Twenty-two wounded, including three policemen, were taken to a nearby hospital. The woman victim died of shrapnel wounds, a hospital spokesman said.
Police commissioner Gen. Michael Geldenhuys refused to disclose the specific demands of the black gunmen. But another source said they were demanding the release and transport by air to Angola of a number of political prisoners, including Nelson Mandela, serving a life sentence for sabotage, Mandela is the former president of the oldest black nationalist movement in South Africa, the African National Congress. He has been in the Robben Island political prison since 1961.
The attack comes at a time when the government has tentatively promised some economic and social reforms. It is not yet certain what effect such attacks may have on the promised reforms.
But the police and other government officials have been warning the public to expect an increase in politically motivated urban violence. Nevertheless, because the bomb siege occurred in a white area, it is certain to heighten tension in the white community.
Since 1961 the African National Congress, which receives support from the Soviet Union, has opted for guerrilla war against the white minority government of South Africa.
After the government banned 19 black political organizations in October 1977, the congress has been enrolling an increasing number of black youths and has been giving them military training.
In recent months the congress has shown increased sophistication in its activities. Two separate assaults last year on police stations that left three black policemen dead were attributed to the congress. Police have apprehended no suspects in those assaults.
The three blacks entered the branch of the Volkskas bank carrying hand bags containing their weapons and hand grenades, Gen. Geldenhuys said. While some customers and bank employees managed to escape, 25 others were held captive.

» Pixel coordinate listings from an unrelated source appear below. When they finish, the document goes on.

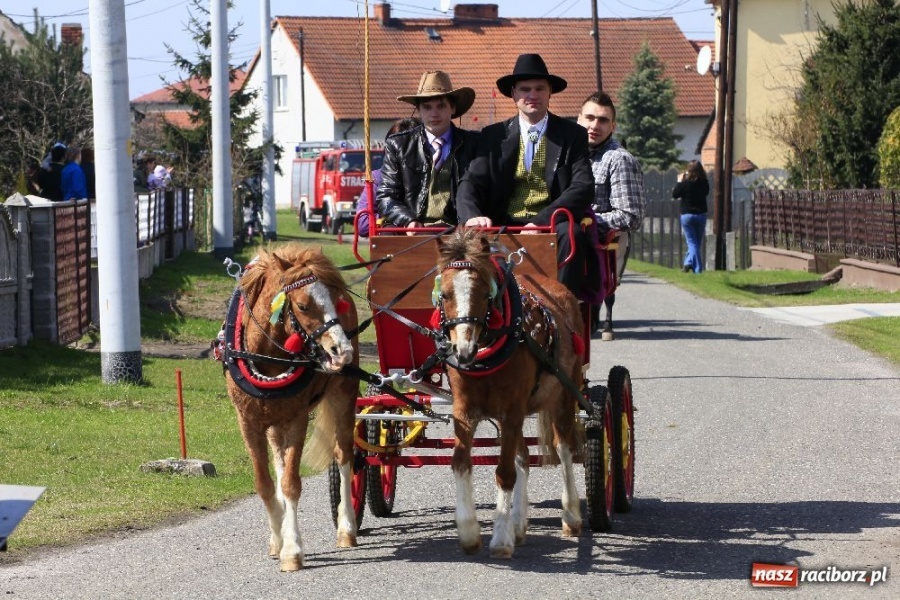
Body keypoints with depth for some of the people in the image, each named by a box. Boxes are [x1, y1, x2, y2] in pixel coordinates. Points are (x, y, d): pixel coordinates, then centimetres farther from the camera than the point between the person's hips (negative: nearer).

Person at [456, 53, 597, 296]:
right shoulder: (493, 135, 15)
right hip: (505, 226, 1)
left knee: (571, 235, -35)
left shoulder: (572, 135, 10)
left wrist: (540, 221, -18)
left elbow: (583, 187, -3)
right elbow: (471, 183, 6)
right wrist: (472, 216, -19)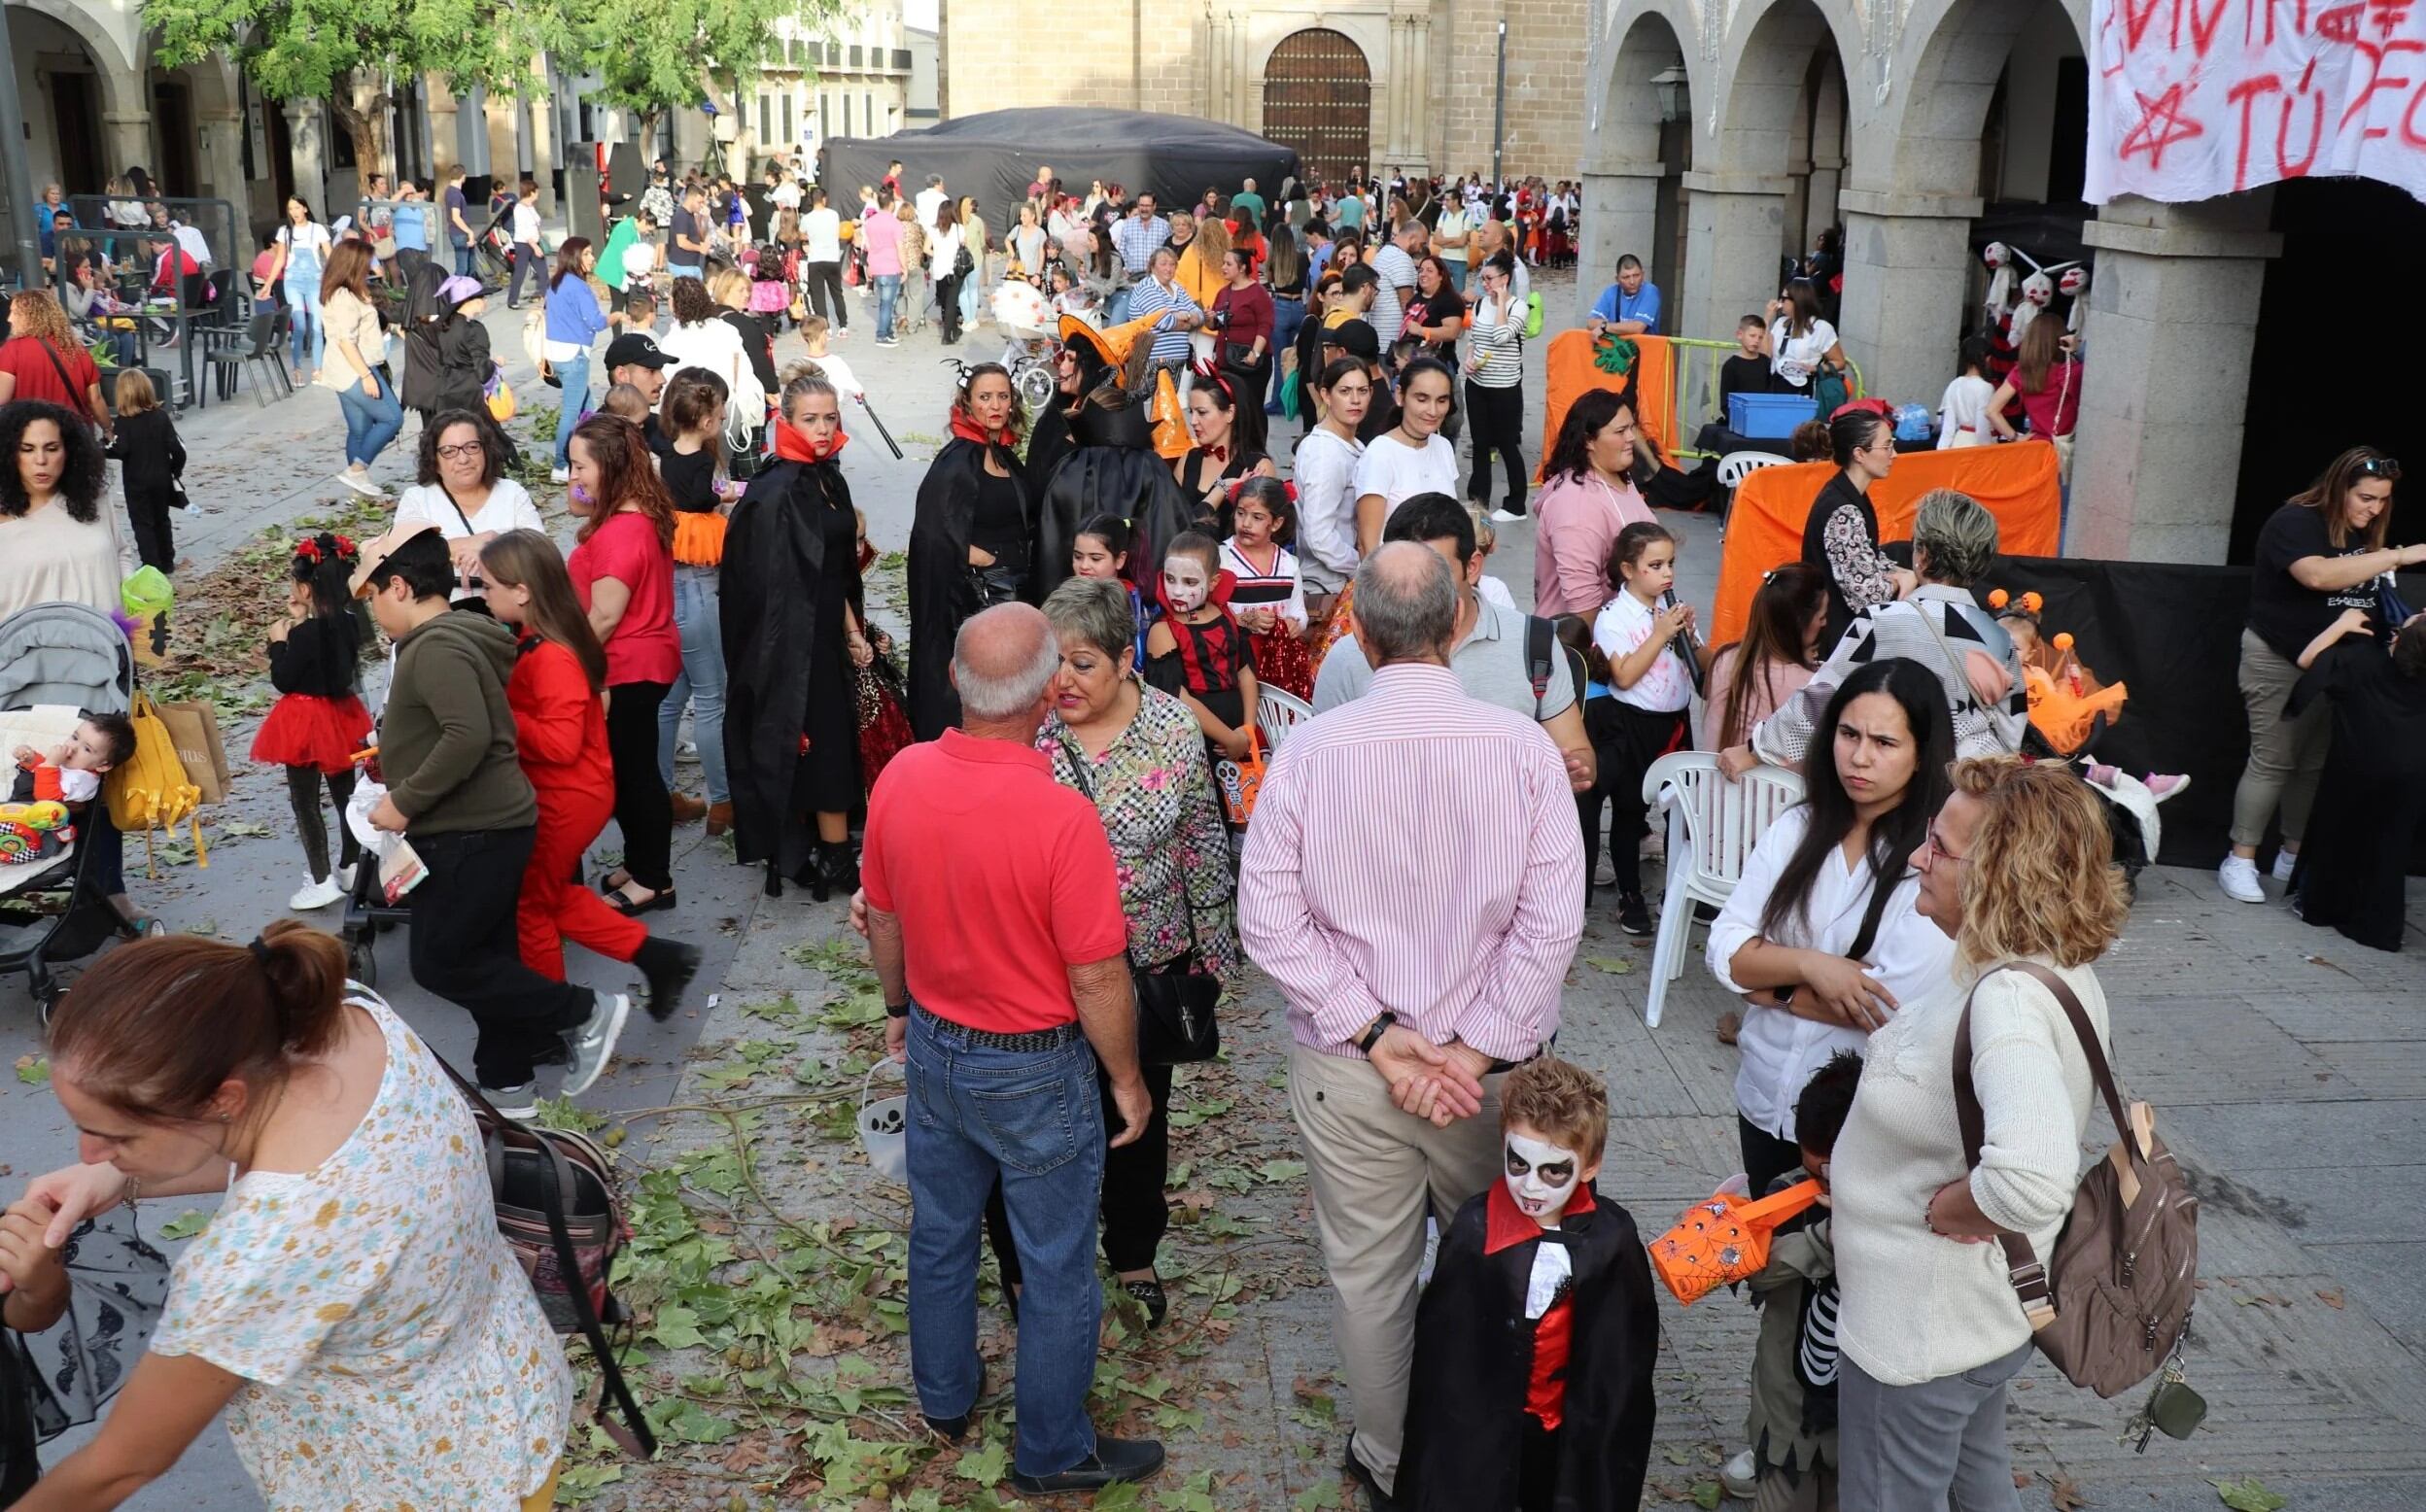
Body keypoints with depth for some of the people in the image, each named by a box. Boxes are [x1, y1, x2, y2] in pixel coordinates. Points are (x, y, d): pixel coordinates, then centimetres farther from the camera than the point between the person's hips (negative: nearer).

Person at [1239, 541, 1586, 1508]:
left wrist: (1374, 1031, -10)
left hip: (1345, 1066, 0)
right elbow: (1553, 922, -14)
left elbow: (1267, 915, -12)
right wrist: (1473, 1050, -11)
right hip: (1494, 1065, 0)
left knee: (1368, 1272, 17)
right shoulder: (1524, 748, -12)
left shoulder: (1310, 749, -13)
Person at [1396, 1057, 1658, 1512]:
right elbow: (1444, 1344, -14)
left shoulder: (1611, 1237, -16)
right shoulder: (1475, 1232, -23)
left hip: (1569, 1423, 2)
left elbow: (1626, 1347, -2)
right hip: (1481, 1422, -2)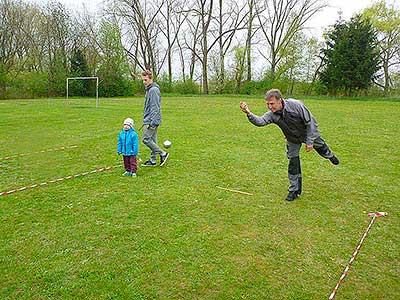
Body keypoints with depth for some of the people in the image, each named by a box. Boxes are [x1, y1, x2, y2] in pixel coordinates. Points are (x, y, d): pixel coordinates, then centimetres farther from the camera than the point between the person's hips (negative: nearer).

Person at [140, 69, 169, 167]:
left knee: (145, 139, -10)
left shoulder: (154, 90, -16)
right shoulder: (149, 89, 16)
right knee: (152, 140, 12)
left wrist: (152, 122, -25)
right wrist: (145, 120, 24)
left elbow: (155, 108, -22)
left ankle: (163, 154, -1)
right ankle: (152, 160, 19)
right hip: (149, 120, 10)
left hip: (152, 120, -10)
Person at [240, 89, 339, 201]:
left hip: (308, 133, -2)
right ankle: (294, 190, 15)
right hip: (292, 140, 2)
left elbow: (310, 121, -25)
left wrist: (309, 141, -23)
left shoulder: (295, 105, -35)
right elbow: (260, 121, -46)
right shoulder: (272, 114, -26)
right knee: (293, 163, 1)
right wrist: (249, 114, -65)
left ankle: (330, 155, 61)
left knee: (320, 146, 21)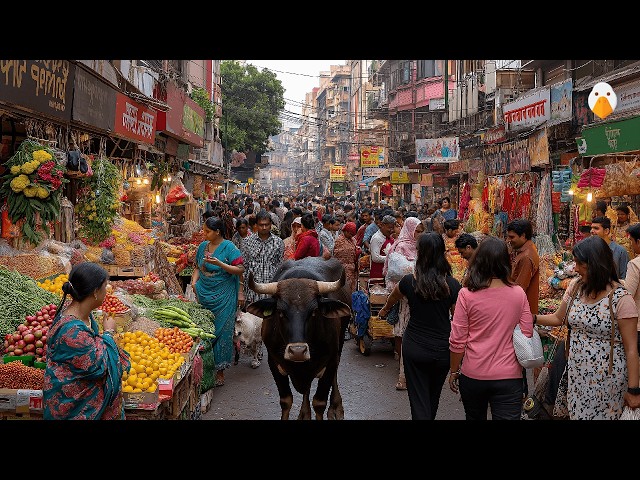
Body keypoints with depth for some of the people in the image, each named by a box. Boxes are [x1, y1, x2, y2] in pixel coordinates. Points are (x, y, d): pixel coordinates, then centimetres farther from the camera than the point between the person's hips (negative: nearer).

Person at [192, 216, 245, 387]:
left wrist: (219, 263, -21)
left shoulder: (229, 247, -8)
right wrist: (194, 281, 3)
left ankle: (220, 372, 8)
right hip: (203, 295, 6)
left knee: (221, 332, -1)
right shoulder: (203, 246, 10)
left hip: (222, 298, -5)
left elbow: (240, 269, -14)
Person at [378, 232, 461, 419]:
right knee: (433, 397, 23)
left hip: (414, 347, -2)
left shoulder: (409, 281, -9)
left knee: (418, 400, 7)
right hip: (442, 349, 2)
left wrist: (385, 310, 36)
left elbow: (393, 297, 14)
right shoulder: (452, 285, -11)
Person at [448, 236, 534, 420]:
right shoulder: (518, 293, -7)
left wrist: (454, 371, 6)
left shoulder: (466, 294, -12)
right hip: (509, 376, 0)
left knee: (474, 417, 23)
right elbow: (527, 335, 0)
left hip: (473, 375, 0)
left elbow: (457, 341, -8)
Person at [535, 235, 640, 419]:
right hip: (576, 374, 5)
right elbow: (558, 318, 15)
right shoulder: (575, 286, 0)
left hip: (606, 380, -5)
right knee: (575, 414, 14)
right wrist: (533, 319, -2)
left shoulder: (621, 299, -17)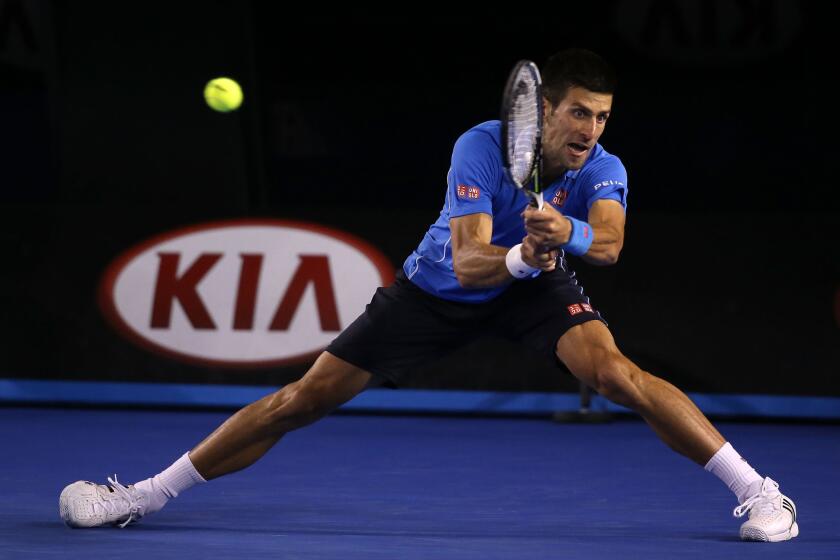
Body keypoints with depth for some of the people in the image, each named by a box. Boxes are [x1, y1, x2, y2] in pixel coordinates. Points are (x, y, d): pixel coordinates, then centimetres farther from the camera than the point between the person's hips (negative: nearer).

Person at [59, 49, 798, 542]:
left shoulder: (603, 170, -23)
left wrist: (568, 231, -65)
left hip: (535, 286, 1)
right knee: (305, 397, -5)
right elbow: (467, 263, -37)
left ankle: (756, 491, -19)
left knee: (614, 373, -29)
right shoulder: (482, 148, -30)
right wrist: (520, 255, -58)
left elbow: (609, 242, -43)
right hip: (439, 289, -1)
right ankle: (141, 497, 5)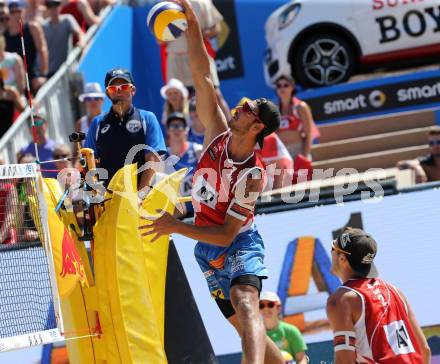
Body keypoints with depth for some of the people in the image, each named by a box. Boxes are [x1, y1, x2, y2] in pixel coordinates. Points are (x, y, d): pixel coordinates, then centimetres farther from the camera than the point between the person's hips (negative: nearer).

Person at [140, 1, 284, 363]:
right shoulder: (218, 132, -7)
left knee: (244, 303, -34)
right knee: (246, 326, 10)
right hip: (208, 251, 7)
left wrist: (176, 226, -24)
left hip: (239, 244, -7)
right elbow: (202, 76, -11)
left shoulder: (254, 175, -22)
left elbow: (226, 234, -23)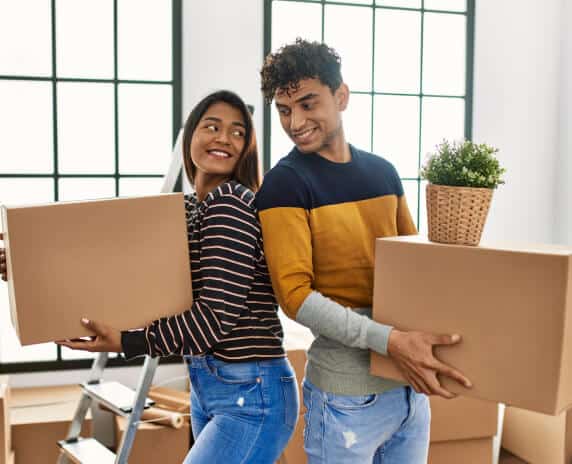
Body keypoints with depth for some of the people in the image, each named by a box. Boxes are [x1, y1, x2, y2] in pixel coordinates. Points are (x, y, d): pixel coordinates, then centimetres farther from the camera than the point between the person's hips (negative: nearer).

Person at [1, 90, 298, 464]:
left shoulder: (231, 202, -15)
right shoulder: (187, 208, 11)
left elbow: (220, 311, -21)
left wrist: (126, 343, -18)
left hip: (251, 396, -9)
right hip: (207, 387, 9)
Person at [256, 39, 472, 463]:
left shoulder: (383, 171, 7)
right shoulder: (285, 183, -10)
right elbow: (296, 294, -16)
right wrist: (388, 340, -25)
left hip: (410, 383, 6)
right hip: (349, 394, -5)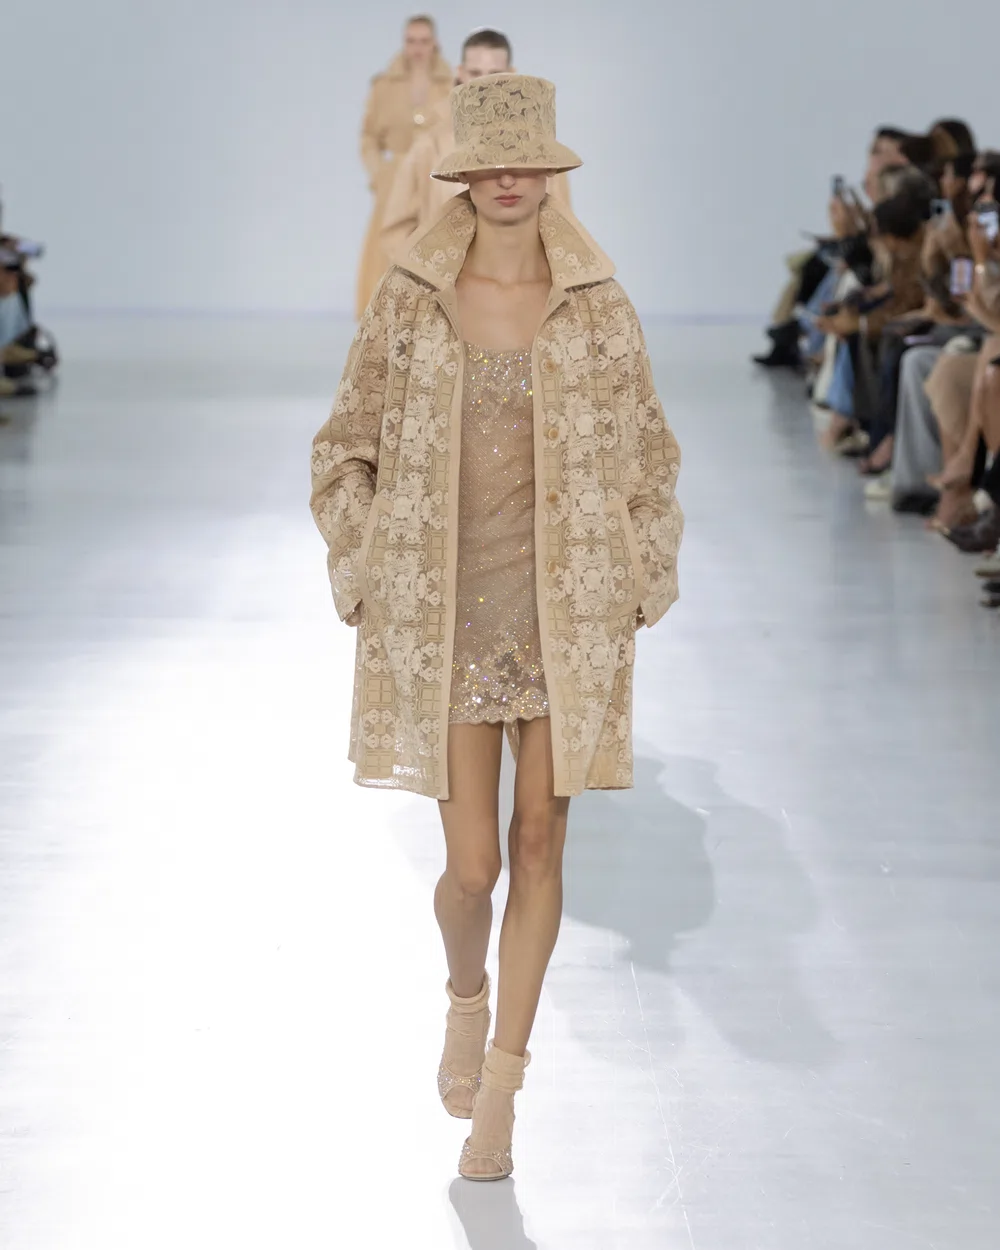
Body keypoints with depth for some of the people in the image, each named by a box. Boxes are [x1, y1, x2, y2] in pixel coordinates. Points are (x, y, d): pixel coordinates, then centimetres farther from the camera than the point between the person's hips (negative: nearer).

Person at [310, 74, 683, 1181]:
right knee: (472, 863, -2)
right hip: (444, 620, -1)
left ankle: (500, 1089, 17)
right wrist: (366, 585, 2)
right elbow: (347, 452, 8)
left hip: (566, 613, 1)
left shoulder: (599, 309, 1)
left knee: (540, 844, 4)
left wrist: (637, 591, 4)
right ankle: (465, 996, 34)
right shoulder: (407, 303, -1)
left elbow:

Two hours later, the men sent out two male hostages with a note containing their demands. The police entered the building an hour later to discuss the demands. But they did not intend to negotiate with the armed men, minister of police Louis le Grange said. "Those demands were never even considered," Le Grange told the South African press agency.
An official statement said the police had installed listening devices and heard everything said inside the building. The statement said, "Shortly before 7 o'clock [the armed men] decided to shoot all the hostages at 7:30. At 7:05, the terrorists began throwing hand grenades and shooting at the hostages with Russian AK47 machine guns. The police task force stormed the building from all angles."
In a television interview, one of the hostages confirmed the police version. But another hostage, P. Bierman, said the two opposing groups started shooting at each other almost at the same moment. He said one of the armed men pulled a hand grenade and dropped it. A hospital spokesman said the injured were treated for shrapnel and gun wounds.